Ce passage est un extrait de Pantagruel écrit par
Rabelais, un humaniste du XVIème siècle. Après
avoir été moine et médecin, il transpose les réalités de son temps dans
une œuvre qui retrace les aventures de géants. Pantagruel est le premier livre
de cette fresque qui sert à caricaturer les travers de l’époque de l’auteur et
de proposer un idéal de justice et d’éducation. Dans le chapitre 8, Rabelais
reproduit une lettre que Gargantua envoie à son fils Pantagruel : après lui
avoir rappelé combien les choses se sont améliorées, il incite son fils à
développer ses connaissances.
C'est pourquoi, mon fils,
je t'engage à employer ta jeunesse à bien progresser en savoir et en vertu. Tu es à Paris, tu as ton précepteur
Epistémon : l'un par un enseignement vivant et oral, l'autre par de louables
exemples peuvent te former. J'entends et
je veux que tu apprennes parfaitement les langues : premièrement le grec, comme
le veut 0uintilien, deuxièmement le latin, puis l'hébreu pour l'Écriture
sainte, le chaldéen et l'arabe pour la même raison, et que tu formes ton style
sur celui de Platon pour le grec, sur celui de Cicéron pour le latin.
Qu'il n'y ait pas d'étude scientifique que
tu ne gardes présente en ta mémoire et pour cela tu t'aideras de l'Encyclopédie
universelle des auteurs qui s'en sont occupés.
Des arts libéraux : géométrie, arithmétique
et musique, je t'en ai donné le goût quand tu étais encore jeune, à cinq ou six
ans, continue.
De l'astronomie, apprends toutes les
règles, mais laisse-moi l'astrologie et l'art de Lullius comme autant d'abus et
de futilités.
Du droit civil, je veux que tu saches par
cœur les beaux textes, et que tu me les mettes en parallèle avec la
philosophie. Et quant à la connaissance de la nature, je veux que tu t'y donnes
avec soin : qu il n'y ait mer, rivière, ni source dont tu ignores les poissons
; tous les oiseaux du ciel, tous les arbres, arbustes, et les buissons des
forêts, toutes les herbes de la terre, tous les métaux cachés au ventre des
abîmes, les pierreries de tous les pays de l'Orient et du midi, que rien ne te
soit inconnu.
Puis relis soigneusement les livres des
médecins grecs, arabes et latins, sans mépriser les Talmudistes et les
Cabalistes, et, par de fréquentes dissections, acquiers une connaissance parfaite
de l'autre monde qu'est l'homme.
Et quelques heures par jour commence à lire
l'Écriture sainte : d'abord le Nouveau Testament et les Épîtres des apôtres,
écrits en grec, puis l'Ancien Testament, écrit en hébreu.
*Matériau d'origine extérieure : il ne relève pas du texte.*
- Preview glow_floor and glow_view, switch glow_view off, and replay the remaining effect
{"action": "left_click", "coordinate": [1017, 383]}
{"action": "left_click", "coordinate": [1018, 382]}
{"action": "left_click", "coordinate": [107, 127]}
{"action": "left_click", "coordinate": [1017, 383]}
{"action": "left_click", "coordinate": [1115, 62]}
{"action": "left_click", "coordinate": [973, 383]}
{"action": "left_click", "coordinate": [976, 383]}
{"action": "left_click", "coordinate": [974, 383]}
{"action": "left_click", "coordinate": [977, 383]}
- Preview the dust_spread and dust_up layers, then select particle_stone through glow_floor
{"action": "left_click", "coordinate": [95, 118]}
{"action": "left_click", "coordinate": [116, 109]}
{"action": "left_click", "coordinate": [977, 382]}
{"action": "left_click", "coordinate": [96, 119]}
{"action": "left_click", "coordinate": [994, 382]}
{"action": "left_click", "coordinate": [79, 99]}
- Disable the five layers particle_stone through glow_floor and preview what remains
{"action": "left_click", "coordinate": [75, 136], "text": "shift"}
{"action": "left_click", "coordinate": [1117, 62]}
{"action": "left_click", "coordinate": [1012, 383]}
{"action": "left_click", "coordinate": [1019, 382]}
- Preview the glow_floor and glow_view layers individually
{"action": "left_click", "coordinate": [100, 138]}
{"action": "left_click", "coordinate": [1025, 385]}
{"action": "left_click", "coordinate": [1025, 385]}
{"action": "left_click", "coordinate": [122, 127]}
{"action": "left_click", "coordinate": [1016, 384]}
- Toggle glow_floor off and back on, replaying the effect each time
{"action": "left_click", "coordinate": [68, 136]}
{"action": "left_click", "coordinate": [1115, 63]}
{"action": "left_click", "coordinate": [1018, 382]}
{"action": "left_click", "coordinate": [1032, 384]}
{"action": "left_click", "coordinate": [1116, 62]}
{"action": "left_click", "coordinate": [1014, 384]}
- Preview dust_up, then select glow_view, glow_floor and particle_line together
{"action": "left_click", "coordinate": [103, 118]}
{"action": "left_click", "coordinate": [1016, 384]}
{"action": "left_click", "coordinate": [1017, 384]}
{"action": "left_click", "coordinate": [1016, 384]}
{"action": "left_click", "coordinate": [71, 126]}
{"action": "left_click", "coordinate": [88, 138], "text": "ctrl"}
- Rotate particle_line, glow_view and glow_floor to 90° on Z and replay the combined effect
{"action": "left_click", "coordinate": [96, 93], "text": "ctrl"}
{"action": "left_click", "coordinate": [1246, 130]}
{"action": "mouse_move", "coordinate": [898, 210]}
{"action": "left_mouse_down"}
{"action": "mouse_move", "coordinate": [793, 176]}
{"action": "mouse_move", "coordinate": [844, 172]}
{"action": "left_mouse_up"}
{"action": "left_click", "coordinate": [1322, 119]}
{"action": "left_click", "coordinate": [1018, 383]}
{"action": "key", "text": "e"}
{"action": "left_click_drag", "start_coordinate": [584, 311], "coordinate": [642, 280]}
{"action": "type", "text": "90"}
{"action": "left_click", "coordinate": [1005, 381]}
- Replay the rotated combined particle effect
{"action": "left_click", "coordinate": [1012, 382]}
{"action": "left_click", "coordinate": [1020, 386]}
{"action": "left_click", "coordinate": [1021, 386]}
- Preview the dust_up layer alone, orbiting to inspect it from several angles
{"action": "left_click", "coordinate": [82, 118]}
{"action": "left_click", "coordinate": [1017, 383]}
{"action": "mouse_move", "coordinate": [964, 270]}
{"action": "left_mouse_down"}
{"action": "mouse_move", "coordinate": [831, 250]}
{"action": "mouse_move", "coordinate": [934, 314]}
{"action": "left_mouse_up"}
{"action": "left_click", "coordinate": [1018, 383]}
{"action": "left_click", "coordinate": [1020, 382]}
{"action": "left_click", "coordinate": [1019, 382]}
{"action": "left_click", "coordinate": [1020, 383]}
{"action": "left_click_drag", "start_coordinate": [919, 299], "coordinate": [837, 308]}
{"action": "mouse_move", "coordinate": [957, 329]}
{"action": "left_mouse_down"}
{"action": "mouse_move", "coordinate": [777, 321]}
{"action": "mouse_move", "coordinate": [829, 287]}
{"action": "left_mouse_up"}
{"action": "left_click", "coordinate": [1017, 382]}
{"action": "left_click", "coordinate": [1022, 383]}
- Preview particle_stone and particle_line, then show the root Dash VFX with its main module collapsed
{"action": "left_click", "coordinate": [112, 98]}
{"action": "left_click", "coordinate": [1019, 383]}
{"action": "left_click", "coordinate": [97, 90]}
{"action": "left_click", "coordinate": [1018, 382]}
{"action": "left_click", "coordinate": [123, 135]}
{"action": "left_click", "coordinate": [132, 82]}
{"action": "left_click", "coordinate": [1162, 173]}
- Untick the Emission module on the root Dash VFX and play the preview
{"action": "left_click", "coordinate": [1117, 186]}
En somme, que je voie en toi un abîme de
science car, maintenant que tu deviens homme et te fais grand, il te faudra
quitter la tranquillité et le repos de l'étude pour apprendre la chevalerie et
les armes afin de défendre ma maison, et de secourir nos amis dans toutes leurs
difficultés causées par les assauts des malfaiteurs. Et je veux que, bientôt,
tu mesures tes progrès ; cela, tu ne pourras pas mieux le faire qu'en soutenant
des discussions publiques, sur tous les sujets, envers et contre tous, et qu'en
fréquentant les gens lettrés tant à Paris qu'ailleurs.
Mais – parce que, selon le sage Salomon,
Sagesse n'entre pas en âme malveillante et que Science sans Conscience n'est
que ruine de l'âme – tu dois servir, aimer et craindre Dieu, et mettre en lui
toutes tes pensées et tout ton espoir ; et par une foi nourrie de charité, tu
dois être uni à lui, en sorte que tu n'en sois jamais séparé par le péché.
Méfie-toi des abus du monde ; ne prends pas
à coeur les futilités, car cette vie est transitoire, mais la parole de Dieu
demeure éternellement. Sois serviable pour tes prochains, et aime-les comme
toi-même. Révère tes précepteurs. Fuis la compagnie de ceux à qui tu ne veux
pas ressembler, et ne reçois pas en vain les grâces que Dieu t'a données. Et,
quand tu t'apercevras que tu as acquis tout le savoir humain, reviens vers moi,
afin que je te voie et que je te donne ma bénédiction avant de mourir.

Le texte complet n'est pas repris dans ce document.